Our classification system divided channel area for each model run into five habitats following the classification hierarchy and nomenclature of McKenney (1997) (Table 2.2; Figure 2.6). Portions of the channel with a Froude number less than 0.2 were classified as edgewaters, glides, or pools. The low Froude numbers for these habitats reflects their low water-surface gradients which generate low flow velocities relative to their depths. We further delimited these low gradient zones according to a depth criteria since depth alone can limit biopotential by restricting fish size and providing cover from site feeding predators. Areas along the channel margin with shallow depths (<0.2 m) that are typically important nursery areas (Peterson, 1996) were classified as edgewaters. Portions of the channels with moderate depths were classified as glides on the Jacks Fork glides are visually characterized by a trapezoidal cross section and poorly sorted sand to cobble bed material (McKenney, 1997). The deepest parts of the channel that provide important habitat for mature game fish (Peterson, 1996; Rabeni and Jacobson, 1993) were classified as pools. These habitats also tend to have the lowest current velocities and Froude numbers, therefore we used a minimum depth criterion of 0.7 meters and a maximum Froude number criterion of 0.1 to distinguish pools from glides. As is typical of many other reaches on the Jacks Fork, the deepest pool at Ratcliff Ford forms where the stream flow converges against a bedrock bluff (Figure 1.4).

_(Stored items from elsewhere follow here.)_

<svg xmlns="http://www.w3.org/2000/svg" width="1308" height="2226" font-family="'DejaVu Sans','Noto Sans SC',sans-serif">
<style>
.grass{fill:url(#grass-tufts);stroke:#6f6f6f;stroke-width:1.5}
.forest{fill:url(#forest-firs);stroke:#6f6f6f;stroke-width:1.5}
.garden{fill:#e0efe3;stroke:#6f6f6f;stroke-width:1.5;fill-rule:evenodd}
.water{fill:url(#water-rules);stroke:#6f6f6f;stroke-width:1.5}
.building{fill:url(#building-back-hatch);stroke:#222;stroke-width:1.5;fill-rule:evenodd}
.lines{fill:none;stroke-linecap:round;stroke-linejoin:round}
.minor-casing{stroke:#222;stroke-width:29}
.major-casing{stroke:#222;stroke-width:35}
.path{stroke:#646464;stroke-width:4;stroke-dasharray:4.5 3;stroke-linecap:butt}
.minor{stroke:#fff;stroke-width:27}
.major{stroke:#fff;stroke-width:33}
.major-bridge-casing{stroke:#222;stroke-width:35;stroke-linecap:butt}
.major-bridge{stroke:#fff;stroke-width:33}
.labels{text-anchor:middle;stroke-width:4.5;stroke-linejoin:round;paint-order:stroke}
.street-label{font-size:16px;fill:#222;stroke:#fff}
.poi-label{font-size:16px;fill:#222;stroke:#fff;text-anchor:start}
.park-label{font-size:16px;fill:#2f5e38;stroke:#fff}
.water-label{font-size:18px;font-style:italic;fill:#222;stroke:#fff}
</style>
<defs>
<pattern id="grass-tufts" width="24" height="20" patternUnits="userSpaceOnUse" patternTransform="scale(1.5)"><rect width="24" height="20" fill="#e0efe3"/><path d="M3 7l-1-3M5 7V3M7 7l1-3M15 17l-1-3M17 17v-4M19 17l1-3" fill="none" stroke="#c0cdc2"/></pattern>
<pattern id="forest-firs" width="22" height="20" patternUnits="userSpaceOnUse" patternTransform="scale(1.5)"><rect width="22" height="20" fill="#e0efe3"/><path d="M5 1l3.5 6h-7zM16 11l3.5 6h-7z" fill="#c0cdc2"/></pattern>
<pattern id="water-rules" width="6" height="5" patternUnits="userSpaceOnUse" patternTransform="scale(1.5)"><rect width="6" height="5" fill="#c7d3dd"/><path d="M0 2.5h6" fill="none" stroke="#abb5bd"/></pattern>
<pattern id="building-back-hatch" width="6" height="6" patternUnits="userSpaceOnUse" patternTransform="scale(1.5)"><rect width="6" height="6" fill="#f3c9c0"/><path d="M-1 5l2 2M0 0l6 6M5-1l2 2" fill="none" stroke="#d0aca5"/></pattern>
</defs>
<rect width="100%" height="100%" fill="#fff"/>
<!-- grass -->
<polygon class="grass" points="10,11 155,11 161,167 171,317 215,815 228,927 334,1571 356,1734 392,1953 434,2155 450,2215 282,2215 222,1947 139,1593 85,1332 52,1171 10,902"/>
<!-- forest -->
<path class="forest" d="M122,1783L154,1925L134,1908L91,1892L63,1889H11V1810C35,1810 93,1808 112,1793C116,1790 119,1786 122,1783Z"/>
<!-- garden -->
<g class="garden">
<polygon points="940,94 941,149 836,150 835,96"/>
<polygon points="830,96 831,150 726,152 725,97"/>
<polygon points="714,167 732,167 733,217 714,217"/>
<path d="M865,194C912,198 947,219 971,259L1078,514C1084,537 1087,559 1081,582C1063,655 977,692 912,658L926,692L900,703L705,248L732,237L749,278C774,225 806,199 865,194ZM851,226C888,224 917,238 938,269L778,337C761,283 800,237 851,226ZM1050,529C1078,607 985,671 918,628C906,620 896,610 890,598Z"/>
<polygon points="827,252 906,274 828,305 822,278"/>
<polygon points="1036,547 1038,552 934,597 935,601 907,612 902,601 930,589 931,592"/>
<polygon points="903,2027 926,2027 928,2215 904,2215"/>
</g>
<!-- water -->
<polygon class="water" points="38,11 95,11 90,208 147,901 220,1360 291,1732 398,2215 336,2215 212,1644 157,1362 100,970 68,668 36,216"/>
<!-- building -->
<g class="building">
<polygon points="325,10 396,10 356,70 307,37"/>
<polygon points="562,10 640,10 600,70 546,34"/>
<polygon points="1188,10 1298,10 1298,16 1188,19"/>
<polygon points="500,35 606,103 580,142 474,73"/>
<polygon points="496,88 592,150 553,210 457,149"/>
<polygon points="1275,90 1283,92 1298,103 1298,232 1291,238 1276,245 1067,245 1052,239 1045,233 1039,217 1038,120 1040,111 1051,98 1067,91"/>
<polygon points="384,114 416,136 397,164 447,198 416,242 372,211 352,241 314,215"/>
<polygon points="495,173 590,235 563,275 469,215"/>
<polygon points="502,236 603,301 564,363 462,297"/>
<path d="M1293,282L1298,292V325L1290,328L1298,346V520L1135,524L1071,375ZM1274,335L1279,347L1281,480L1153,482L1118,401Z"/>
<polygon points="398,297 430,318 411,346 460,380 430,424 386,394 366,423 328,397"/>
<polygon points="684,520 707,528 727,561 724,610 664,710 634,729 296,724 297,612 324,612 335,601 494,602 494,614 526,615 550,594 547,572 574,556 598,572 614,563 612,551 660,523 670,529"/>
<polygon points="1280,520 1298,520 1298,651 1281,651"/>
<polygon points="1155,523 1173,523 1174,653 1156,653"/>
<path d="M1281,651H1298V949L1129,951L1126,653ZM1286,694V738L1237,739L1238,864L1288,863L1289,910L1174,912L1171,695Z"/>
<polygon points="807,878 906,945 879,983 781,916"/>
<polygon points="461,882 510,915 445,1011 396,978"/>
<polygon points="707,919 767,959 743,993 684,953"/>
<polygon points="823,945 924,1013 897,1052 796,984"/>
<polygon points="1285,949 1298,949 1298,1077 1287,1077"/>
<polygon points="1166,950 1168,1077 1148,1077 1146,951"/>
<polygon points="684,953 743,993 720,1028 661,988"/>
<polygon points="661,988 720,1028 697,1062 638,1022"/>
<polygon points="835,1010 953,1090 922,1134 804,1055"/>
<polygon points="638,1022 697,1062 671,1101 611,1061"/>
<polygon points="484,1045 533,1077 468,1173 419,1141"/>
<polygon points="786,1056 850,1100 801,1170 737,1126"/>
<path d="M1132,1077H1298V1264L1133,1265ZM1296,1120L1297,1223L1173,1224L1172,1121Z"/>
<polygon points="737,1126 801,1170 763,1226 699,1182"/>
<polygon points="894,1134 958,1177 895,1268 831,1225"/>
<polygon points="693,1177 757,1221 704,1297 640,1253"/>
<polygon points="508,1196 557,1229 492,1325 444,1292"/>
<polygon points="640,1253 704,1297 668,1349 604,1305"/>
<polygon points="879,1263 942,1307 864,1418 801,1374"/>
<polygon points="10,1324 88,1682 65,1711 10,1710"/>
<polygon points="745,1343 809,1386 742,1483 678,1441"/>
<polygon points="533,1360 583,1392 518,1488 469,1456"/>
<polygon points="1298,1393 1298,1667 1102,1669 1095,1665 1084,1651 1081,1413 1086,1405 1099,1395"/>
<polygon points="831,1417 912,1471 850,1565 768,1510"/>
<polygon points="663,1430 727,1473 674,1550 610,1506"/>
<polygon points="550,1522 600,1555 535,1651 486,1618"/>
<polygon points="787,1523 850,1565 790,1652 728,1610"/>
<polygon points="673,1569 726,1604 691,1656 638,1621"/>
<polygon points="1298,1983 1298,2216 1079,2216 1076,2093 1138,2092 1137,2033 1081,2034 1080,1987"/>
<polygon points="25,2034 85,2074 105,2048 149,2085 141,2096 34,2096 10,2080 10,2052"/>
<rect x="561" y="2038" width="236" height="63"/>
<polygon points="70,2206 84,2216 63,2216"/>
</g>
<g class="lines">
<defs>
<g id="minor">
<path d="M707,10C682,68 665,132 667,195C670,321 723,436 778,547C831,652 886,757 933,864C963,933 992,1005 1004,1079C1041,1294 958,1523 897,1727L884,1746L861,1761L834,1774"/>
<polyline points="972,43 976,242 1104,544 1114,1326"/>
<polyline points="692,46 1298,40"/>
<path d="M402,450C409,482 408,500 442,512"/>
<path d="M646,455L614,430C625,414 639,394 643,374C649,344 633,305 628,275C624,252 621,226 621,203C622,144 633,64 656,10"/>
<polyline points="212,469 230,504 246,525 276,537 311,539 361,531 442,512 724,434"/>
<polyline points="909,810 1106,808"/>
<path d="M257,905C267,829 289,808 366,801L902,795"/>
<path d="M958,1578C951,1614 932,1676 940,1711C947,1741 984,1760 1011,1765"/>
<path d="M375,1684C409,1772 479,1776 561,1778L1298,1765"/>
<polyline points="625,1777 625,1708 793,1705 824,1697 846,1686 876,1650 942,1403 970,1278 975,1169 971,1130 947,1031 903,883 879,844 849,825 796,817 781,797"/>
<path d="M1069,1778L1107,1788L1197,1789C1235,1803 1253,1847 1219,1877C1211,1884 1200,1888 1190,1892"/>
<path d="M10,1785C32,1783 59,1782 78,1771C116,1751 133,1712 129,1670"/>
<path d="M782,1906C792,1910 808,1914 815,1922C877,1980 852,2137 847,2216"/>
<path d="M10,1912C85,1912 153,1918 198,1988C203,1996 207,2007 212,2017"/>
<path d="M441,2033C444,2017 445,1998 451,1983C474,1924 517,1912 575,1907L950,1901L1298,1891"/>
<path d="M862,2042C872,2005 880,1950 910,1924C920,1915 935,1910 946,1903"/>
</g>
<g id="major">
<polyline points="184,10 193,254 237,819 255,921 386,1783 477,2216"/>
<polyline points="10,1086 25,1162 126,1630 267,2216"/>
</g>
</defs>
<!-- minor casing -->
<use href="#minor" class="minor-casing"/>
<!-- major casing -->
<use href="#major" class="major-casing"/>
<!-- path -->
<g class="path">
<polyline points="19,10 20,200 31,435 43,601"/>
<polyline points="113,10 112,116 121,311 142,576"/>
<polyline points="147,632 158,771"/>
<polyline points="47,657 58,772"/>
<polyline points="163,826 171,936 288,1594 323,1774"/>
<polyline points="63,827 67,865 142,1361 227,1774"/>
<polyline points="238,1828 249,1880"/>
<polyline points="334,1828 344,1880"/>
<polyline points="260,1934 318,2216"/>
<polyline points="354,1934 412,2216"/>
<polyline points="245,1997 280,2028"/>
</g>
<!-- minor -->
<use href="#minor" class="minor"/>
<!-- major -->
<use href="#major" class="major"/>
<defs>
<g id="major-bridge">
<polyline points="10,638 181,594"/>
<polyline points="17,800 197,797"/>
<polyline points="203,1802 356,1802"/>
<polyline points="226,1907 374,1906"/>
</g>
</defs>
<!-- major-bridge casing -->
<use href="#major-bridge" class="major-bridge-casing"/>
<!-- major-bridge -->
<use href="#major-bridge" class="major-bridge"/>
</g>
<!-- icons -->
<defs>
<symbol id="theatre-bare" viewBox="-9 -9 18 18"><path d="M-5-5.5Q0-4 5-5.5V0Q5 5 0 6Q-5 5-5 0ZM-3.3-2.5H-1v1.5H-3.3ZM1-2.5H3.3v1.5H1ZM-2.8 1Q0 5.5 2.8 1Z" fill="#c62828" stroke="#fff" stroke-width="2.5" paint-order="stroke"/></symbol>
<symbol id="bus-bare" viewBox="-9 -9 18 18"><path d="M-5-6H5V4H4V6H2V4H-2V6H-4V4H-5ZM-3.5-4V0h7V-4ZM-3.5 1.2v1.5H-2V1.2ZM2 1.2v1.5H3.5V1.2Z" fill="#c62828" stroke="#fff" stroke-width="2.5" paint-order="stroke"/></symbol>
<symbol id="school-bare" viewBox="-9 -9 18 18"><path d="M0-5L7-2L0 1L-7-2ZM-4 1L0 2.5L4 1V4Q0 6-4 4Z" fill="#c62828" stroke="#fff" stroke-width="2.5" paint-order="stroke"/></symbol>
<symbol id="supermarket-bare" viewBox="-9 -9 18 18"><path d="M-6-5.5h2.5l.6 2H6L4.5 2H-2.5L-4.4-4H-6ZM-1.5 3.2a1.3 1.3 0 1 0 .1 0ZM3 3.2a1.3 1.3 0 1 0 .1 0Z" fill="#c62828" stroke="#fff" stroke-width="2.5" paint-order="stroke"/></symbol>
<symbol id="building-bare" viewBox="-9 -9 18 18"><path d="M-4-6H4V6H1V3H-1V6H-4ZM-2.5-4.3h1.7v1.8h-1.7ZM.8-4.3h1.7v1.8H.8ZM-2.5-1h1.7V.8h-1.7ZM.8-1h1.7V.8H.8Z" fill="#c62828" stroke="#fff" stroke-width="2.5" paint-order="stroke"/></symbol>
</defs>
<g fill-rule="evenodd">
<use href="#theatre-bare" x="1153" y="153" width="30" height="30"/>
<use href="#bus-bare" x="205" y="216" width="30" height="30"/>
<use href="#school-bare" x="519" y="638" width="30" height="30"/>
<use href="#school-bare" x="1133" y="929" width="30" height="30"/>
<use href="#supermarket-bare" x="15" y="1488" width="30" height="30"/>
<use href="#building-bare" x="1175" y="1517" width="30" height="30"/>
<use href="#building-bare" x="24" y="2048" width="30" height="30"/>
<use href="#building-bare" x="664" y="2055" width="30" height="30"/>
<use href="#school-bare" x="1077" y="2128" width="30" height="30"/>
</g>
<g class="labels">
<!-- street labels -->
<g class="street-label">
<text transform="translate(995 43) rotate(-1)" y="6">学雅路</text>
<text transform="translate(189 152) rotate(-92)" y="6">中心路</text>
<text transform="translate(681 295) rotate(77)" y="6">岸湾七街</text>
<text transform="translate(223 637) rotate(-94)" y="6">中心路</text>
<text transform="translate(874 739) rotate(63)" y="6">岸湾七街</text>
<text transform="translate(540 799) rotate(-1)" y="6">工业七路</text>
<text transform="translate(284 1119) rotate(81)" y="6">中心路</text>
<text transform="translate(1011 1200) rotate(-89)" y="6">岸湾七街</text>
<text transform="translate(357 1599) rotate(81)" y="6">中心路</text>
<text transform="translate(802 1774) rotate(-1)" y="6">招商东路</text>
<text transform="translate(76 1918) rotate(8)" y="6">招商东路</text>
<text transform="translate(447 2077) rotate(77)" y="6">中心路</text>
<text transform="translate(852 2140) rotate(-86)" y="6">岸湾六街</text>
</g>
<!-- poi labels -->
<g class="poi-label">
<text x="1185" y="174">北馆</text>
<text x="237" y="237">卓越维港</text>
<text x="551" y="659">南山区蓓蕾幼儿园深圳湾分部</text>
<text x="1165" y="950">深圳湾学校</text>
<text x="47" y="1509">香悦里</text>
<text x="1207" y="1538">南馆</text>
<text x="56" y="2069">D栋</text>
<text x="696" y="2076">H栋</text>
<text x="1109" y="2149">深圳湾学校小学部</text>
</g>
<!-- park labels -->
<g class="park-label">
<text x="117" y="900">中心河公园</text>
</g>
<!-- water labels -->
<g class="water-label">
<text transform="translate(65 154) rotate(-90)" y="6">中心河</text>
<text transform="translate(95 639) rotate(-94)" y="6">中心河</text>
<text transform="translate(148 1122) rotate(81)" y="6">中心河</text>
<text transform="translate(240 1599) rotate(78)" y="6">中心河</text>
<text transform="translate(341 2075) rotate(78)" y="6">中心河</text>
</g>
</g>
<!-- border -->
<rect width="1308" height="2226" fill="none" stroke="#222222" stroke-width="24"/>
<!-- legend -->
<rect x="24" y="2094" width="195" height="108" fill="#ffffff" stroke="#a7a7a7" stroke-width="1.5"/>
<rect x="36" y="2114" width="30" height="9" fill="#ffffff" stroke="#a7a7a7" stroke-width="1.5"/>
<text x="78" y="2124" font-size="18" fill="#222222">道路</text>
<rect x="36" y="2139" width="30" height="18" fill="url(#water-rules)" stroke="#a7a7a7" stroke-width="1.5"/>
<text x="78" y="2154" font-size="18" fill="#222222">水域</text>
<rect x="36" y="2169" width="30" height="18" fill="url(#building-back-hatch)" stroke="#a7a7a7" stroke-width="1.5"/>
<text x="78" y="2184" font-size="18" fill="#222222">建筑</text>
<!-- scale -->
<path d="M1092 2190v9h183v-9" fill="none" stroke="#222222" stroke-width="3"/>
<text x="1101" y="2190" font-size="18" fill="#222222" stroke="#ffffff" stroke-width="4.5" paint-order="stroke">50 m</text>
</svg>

Portions of the channel with steeper gradients, higher velocities and Froude number greater than 0.2 were classified as races or riffles. Riffles have shallow, trapezoidal cross sections with coarse (cobble size and greater) substrates. They often form on the Jacks Fork at the upstream and downstream ends of gravel bars and provide important habitat for filter feeding invertebrates (Doisy and Rabeni, in review). Races are usually found downstream of riffles where flow converges and deepens; they typically have slightly lower velocities and Froude numbers than the adjacent riffle. We used a depth criteria of 0.35 meters and a Froude number of 0.2 to delimited these two habitats at the Ratcliff Ford reach.
While our Froude number based criterion were derived independently from field data collected at Ratcliff Ford (Figure 2.6), it is interesting to note the concurrence between this classification system and that derived by Jowett (1993). Jowett used a Froude number of 0.2 to delineate between pools and runs and a froude number of 0.4 to delineate between runs and races. The primary difference between this system and our habitat classification system is that we have identified two intermediate Froude number classes, races (Froude number 0.2-0.4) and glides (Froude number 0.1-0.2). We also have incorporated depth thresholds for pools, races, and edgewaters since depth alone can limit biopotential by providing cover and restricting fish size.